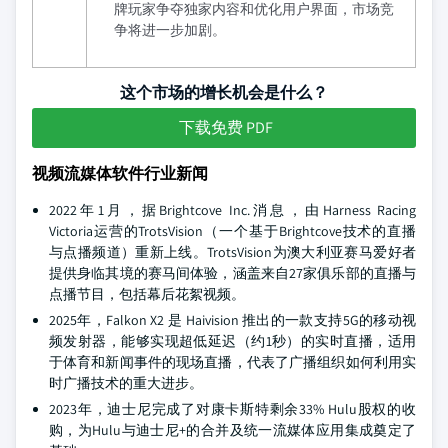
牌玩家争夺独家内容和优化用户界面，市场竞
争将进一步加剧。
这个市场的增长机会是什么？
下载免费 PDF
视频流媒体软件行业新闻
2022年1月，据Brightcove Inc.消息，由Harness Racing
Victoria运营的TrotsVision（一个基于Brightcove技术的直播
与点播频道）重新上线。TrotsVision为澳大利亚赛马爱好者
提供身临其境的赛马间体验，涵盖来自27家俱乐部的直播与
点播节目，包括幕后花絮视频。
2025年，Falkon X2 是 Haivision 推出的一款支持5G的移动视
频发射器，能够实现超低延迟（约1秒）的实时直播，适用
于体育和新闻事件的现场直播，代表了广播组织如何利用实
时广播技术的重大进步。
2023年，迪士尼完成了对康卡斯特剩余33% Hulu股权的收
购，为Hulu与迪士尼+的合并及统一流媒体应用集成奠定了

▸ **What the task requires**: Reproduce all of the lines above word for word, omitting the picture.

▸ **Result of this exercise**:
牌玩家争夺独家内容和优化用户界面，市场竞
争将进一步加剧。
这个市场的增长机会是什么？
下载免费 PDF
视频流媒体软件行业新闻
2022年1月，据Brightcove Inc.消息，由Harness Racing
Victoria运营的TrotsVision（一个基于Brightcove技术的直播
与点播频道）重新上线。TrotsVision为澳大利亚赛马爱好者
提供身临其境的赛马间体验，涵盖来自27家俱乐部的直播与
点播节目，包括幕后花絮视频。
2025年，Falkon X2 是 Haivision 推出的一款支持5G的移动视
频发射器，能够实现超低延迟（约1秒）的实时直播，适用
于体育和新闻事件的现场直播，代表了广播组织如何利用实
时广播技术的重大进步。
2023年，迪士尼完成了对康卡斯特剩余33% Hulu股权的收
购，为Hulu与迪士尼+的合并及统一流媒体应用集成奠定了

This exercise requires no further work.